Lebanon Falls Short in Protecting Financial Institution Data

Lack of Comprehensive Framework Deemed Insufficient by Experts

Beirut - Despite efforts to establish a robust data protection framework, Lebanon’s financial institution data protection laws have been deemed insufficient by experts. The country’s current legislation, Law No. 81 of 2018 on Electronic Transaction and Personal Data, has made some strides in protecting personal data, but critics argue that it falls short when compared to international standards.

Insufficient Legislation: A Concern for Experts

“The law is not a comprehensive piece of data protection legislation,” said a local expert who wished to remain anonymous. “It does establish some essential legal framework governing the protection of personal data, but it’s clear that there is much work to be done.”

Some of the key concerns with Lebanon’s current data protection laws include:

• Lack of an Independent Data Protection Authority: The Law instead gives relevant powers to the Ministry of Economy and Trade, which must be notified of any intended data processing activity.
• Limited Oversight: Experts warn that this may not provide adequate oversight or protection for data subjects. “The role of the ministry is limited,” said another expert. “It does not have the teeth it needs to effectively enforce data protection laws.”
• No Specific Guidelines on Data Retention Periods and Sensitive Personal Data: The Law also fails to establish clear penalties for non-compliance, relying instead on vague provisions.

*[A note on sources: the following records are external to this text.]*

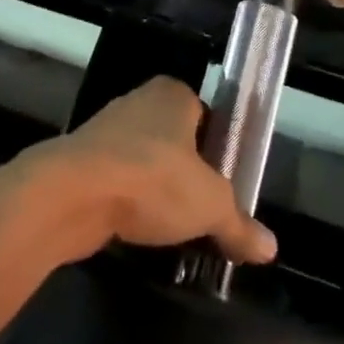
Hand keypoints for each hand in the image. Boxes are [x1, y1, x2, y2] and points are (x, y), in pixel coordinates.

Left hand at [48, 78, 276, 264]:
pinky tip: (137, 229)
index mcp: (173, 94)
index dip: (219, 150)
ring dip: (155, 190)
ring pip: (143, 161)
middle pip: (174, 140)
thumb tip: (271, 249)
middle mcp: (138, 102)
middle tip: (203, 210)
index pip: (206, 116)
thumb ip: (239, 224)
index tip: (226, 185)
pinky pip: (116, 180)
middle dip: (187, 173)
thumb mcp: (210, 206)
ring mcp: (104, 129)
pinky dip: (127, 202)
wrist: (71, 194)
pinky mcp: (80, 159)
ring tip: (172, 227)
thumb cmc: (152, 180)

Experts Call for Revising Existing Legislation

Critics argue that this creates a legal gray area that can be exploited by financial institutions and other organizations handling sensitive information. As a result, experts are calling on the government to revisit and revise the existing legislation to better align with international standards.

“Lebanon needs to take data protection seriously,” said an expert. “The current law is not enough.”